Farrell makes plain that the allies had a poor hand with which to play in selecting a head of the Afghan government, but Karzai’s weakness and corruption are laid out in plain view in this book. British politicians were strangely quiescent about the scale of Karzai’s gerrymandering. After an episode in which Semple has tried to bring peace to Musa Qala, one might conclude that Afghans (or at least many politicians and warlords) deserve what fate might throw at them.  

 

In retrospect the CGS, or Army Board, were too relaxed in letting each new UK Force Commander come up with their own strategy, leading to a discontinuity in behaviour which left Afghans perplexed as to what the British quite wanted to achieve in Helmand. Farrell points out this was accompanied by Blair’s ever shifting reasons to justify our participation in the war in the first place. Further when Carleton-Smith, as head of 22  SAS, completed his task of reviewing the Helmand province in May 2005, he recommended retaining the existing warlord, and not inserting British forces on any scale. The author notes pithily “This advice was ignored” (by the MoD).

 

This book unsurprisingly is frequently very depressing; none more so than when Farrell chronicles the ill-will with which Brown funded (or failed to) the military cost of his former chum’s ego; once in the driving seat Brown’s lack of civility to his military men is shameful. Any US or UK taxpayer would also be sorely depressed to read Farrell’s summation of the failure of the international aid effort. Officials siphoned off insane sums… “In this way very large quantities of international aid for Afghanistan ended up in banks in Dubai.” Some also ended up in London real estate, and Karzai, I am told,  had or has a large estate to the South West of London. Nice work if you can get it, as they say.

 

Stresses within the international partnerships are laid bare. France and Germany apparently, for example, opposed giving ISAF a role in training the Afghan police, “for fear it would undermine the EU’s Police Mission to Afghanistan”. He goes on to show how EUPOL largely failed in achieving this objective – something poorly covered in other works on Afghanistan.

 

If the reader can have sympathy for Western political leaders confronting the Afghan challenges, it can surely be when considering the sustained duplicity of Pakistan. Sanctions had of course to be restrained because of the need for that nation’s granting of transport facilities; and “the political reality that the Afghan Taliban were very popular among the political class and the public in Pakistan.

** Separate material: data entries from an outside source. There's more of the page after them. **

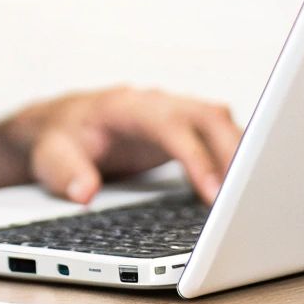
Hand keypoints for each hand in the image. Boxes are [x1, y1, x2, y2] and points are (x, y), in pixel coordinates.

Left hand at [7, 86, 241, 204]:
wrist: (60, 125)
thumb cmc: (59, 139)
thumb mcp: (50, 157)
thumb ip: (66, 172)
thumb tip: (84, 191)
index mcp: (127, 106)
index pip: (171, 126)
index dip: (196, 158)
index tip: (213, 193)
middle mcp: (157, 103)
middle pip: (209, 117)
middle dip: (233, 154)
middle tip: (245, 200)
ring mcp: (174, 114)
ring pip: (221, 123)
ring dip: (241, 155)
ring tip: (253, 198)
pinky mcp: (183, 130)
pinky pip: (220, 136)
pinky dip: (236, 158)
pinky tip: (243, 189)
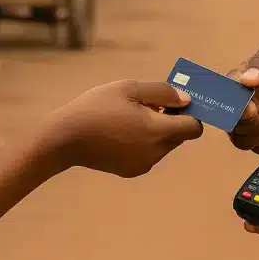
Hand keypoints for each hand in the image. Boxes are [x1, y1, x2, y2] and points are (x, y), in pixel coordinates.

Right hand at [50, 80, 203, 177]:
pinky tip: (122, 131)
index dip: (191, 113)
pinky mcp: (131, 171)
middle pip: (179, 136)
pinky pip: (149, 154)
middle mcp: (155, 152)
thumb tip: (187, 101)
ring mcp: (143, 164)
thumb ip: (162, 93)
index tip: (178, 102)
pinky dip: (144, 142)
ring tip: (132, 116)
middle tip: (151, 104)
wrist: (65, 138)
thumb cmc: (97, 107)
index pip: (194, 128)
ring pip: (164, 145)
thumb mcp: (130, 89)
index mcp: (157, 131)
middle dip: (172, 120)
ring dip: (157, 131)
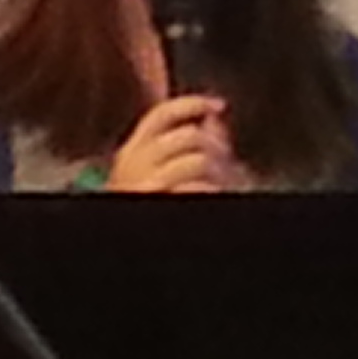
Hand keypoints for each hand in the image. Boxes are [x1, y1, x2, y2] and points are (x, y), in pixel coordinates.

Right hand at [106, 94, 245, 194]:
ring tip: (224, 183)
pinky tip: (216, 196)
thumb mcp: (156, 173)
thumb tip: (212, 117)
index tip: (217, 106)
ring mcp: (148, 185)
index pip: (161, 115)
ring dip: (220, 170)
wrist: (130, 254)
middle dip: (216, 146)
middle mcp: (134, 165)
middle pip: (189, 136)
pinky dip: (216, 190)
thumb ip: (181, 144)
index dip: (193, 103)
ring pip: (197, 160)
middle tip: (228, 161)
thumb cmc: (150, 207)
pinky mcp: (166, 203)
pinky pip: (201, 187)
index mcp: (129, 154)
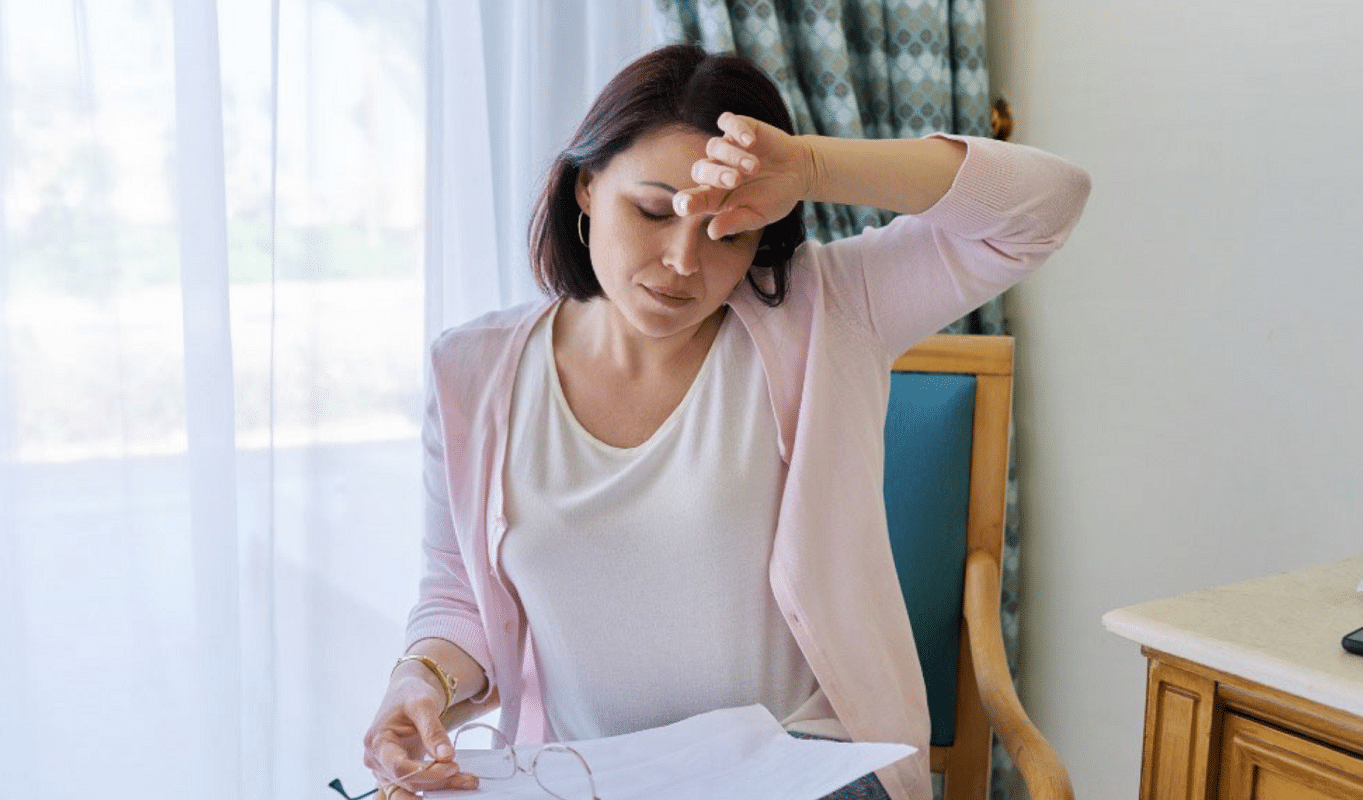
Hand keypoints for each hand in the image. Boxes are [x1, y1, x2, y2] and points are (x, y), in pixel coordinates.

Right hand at [362, 673, 479, 797]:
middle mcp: (376, 760)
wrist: (406, 693)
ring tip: (465, 782)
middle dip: (438, 781)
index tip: (453, 766)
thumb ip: (433, 731)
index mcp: (377, 741)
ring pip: (411, 789)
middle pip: (408, 781)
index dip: (428, 772)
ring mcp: (384, 770)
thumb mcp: (423, 704)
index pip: (400, 767)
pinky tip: (454, 782)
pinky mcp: (396, 774)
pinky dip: (434, 787)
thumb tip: (446, 757)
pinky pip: (414, 787)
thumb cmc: (410, 694)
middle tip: (466, 776)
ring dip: (438, 789)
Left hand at [673, 111, 813, 240]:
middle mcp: (716, 170)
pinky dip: (736, 129)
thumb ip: (736, 222)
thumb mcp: (759, 215)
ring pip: (714, 146)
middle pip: (699, 169)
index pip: (691, 199)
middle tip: (736, 180)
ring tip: (754, 167)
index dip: (684, 202)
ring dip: (732, 156)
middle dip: (715, 175)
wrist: (800, 171)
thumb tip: (712, 233)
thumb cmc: (776, 197)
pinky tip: (750, 141)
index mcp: (714, 196)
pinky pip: (728, 122)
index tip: (686, 205)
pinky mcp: (740, 128)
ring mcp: (726, 147)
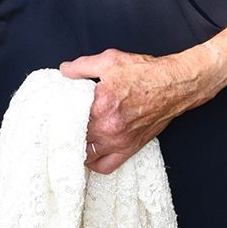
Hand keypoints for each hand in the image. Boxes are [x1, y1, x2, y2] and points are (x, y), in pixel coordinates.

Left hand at [59, 48, 216, 174]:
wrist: (175, 85)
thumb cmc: (145, 72)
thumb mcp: (110, 60)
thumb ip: (82, 66)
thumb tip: (63, 71)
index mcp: (100, 104)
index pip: (67, 117)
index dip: (57, 116)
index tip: (51, 114)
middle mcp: (108, 127)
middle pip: (74, 138)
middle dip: (64, 133)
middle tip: (57, 128)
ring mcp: (119, 141)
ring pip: (86, 155)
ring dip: (77, 148)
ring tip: (70, 141)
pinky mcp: (130, 148)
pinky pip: (105, 166)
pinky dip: (93, 164)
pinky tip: (88, 154)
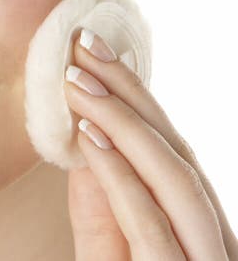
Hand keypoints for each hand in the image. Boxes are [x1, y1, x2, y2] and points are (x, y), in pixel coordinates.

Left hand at [63, 27, 237, 259]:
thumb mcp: (106, 247)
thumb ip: (103, 202)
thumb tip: (89, 131)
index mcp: (200, 226)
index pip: (172, 149)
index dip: (135, 97)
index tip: (95, 51)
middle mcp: (214, 241)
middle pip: (176, 152)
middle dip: (128, 94)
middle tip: (80, 48)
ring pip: (173, 179)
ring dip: (121, 122)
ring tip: (75, 82)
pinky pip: (151, 225)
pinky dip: (120, 177)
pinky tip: (88, 137)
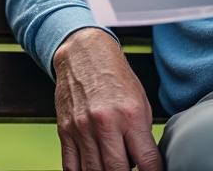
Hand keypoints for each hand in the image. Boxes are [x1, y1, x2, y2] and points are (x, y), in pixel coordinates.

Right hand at [52, 28, 162, 170]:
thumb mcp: (140, 102)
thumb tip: (144, 163)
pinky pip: (71, 167)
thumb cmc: (114, 76)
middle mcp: (105, 123)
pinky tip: (92, 169)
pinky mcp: (65, 131)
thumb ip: (142, 135)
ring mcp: (82, 128)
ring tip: (112, 165)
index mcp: (130, 114)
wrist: (83, 54)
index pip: (147, 161)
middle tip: (130, 168)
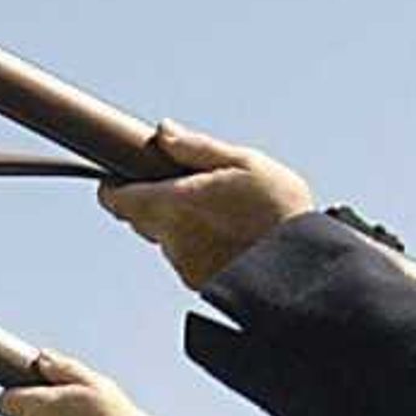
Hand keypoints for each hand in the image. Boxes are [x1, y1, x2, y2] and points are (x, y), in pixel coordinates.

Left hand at [95, 126, 315, 290]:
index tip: (120, 175)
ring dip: (179, 224)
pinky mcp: (198, 284)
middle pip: (140, 217)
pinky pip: (185, 258)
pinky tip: (229, 236)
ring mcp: (183, 264)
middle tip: (188, 185)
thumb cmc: (278, 211)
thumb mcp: (243, 163)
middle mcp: (171, 239)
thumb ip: (196, 149)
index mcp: (174, 203)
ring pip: (165, 238)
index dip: (113, 186)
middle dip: (154, 199)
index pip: (118, 199)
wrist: (302, 269)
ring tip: (222, 212)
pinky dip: (197, 245)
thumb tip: (164, 132)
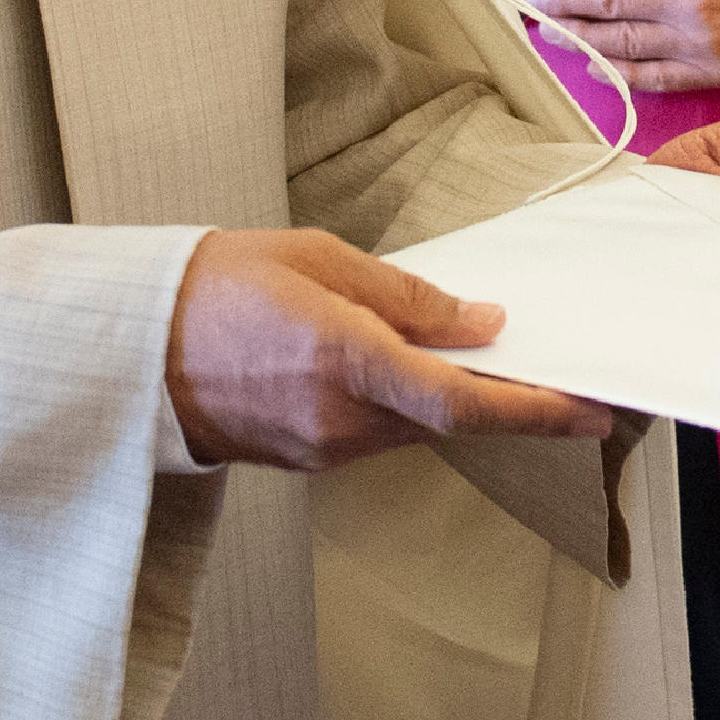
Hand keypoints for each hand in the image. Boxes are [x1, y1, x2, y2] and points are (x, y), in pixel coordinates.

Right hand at [166, 227, 614, 469]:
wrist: (128, 348)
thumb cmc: (217, 287)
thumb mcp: (318, 259)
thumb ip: (407, 297)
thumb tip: (480, 322)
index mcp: (347, 361)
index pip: (464, 403)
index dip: (536, 412)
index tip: (592, 409)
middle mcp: (341, 419)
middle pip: (450, 420)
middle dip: (504, 398)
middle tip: (550, 369)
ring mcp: (323, 449)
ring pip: (417, 428)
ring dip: (451, 399)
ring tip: (470, 356)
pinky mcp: (307, 460)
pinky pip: (379, 434)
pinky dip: (405, 406)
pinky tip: (403, 371)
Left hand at [526, 0, 719, 92]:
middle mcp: (689, 6)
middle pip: (611, 4)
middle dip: (566, 3)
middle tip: (533, 2)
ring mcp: (699, 44)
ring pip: (625, 43)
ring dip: (582, 39)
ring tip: (550, 34)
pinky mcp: (714, 71)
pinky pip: (658, 77)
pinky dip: (624, 75)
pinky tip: (598, 69)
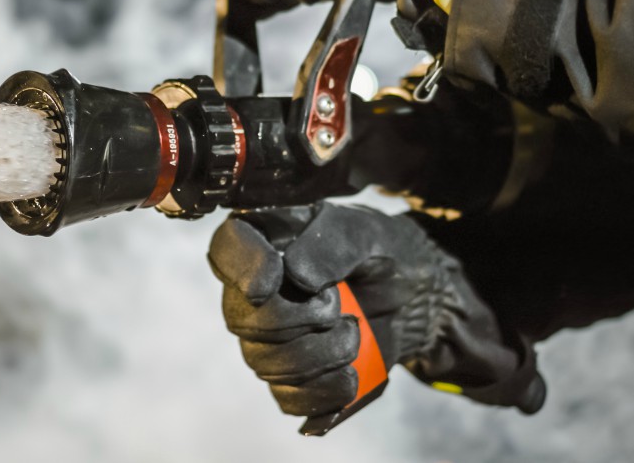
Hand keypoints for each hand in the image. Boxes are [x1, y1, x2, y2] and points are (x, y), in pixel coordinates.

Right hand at [207, 203, 545, 417]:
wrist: (406, 295)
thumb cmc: (374, 251)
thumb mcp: (363, 234)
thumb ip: (330, 245)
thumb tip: (295, 276)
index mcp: (263, 240)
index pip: (227, 248)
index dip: (242, 268)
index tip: (271, 283)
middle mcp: (251, 292)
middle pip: (244, 320)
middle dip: (299, 319)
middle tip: (339, 305)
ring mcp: (265, 340)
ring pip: (267, 364)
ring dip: (321, 354)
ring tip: (355, 332)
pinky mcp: (289, 378)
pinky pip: (289, 399)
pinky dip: (324, 393)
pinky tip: (350, 376)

Throughout the book Farrell shows an eye for the illuminating detail: for example the Taliban’s well-publicised successful attack on Camp Bastion was facilitated because the British had only manned 11 of the 24 guard towers at the time!

 

Farrell’s conclusions are trenchant: “Ultimately the British campaign in Helmand was characterised by political absenteeism and military hubris.  Blair committed the British military to southern Afghanistan when it was still tied down in Iraq. This was in clear breach of defence planning assumptions. Government ministers never properly challenged the military’s ability to sustain this level of overstretch …” and so on. He quotes 2 academics in 2009:

Britain wishes to stay in the strategic ’game’, the rules of which are set in Washington, and it perceives that in order to do so it needs to place a stake on the table. That stake is the Army.”

 

(How much will change in the next Defence Review, one wonders!)

 

Some quibbles:

Maps are badly needed. No photos (at least in my review copy). Farrell does not understand transponders in aircraft (in the context of the 9/11 disasters). He is over-critical of the accuracy of UK ‘aerial bombing’ (relative to say GMLRS), when precision-guided munitions were in wide use in the latter half of the war.

 

And the narrative of successive Herrick campaigns is not comprehensive - probably beyond the scope of one volume, and this is not a campaign diary anyaway.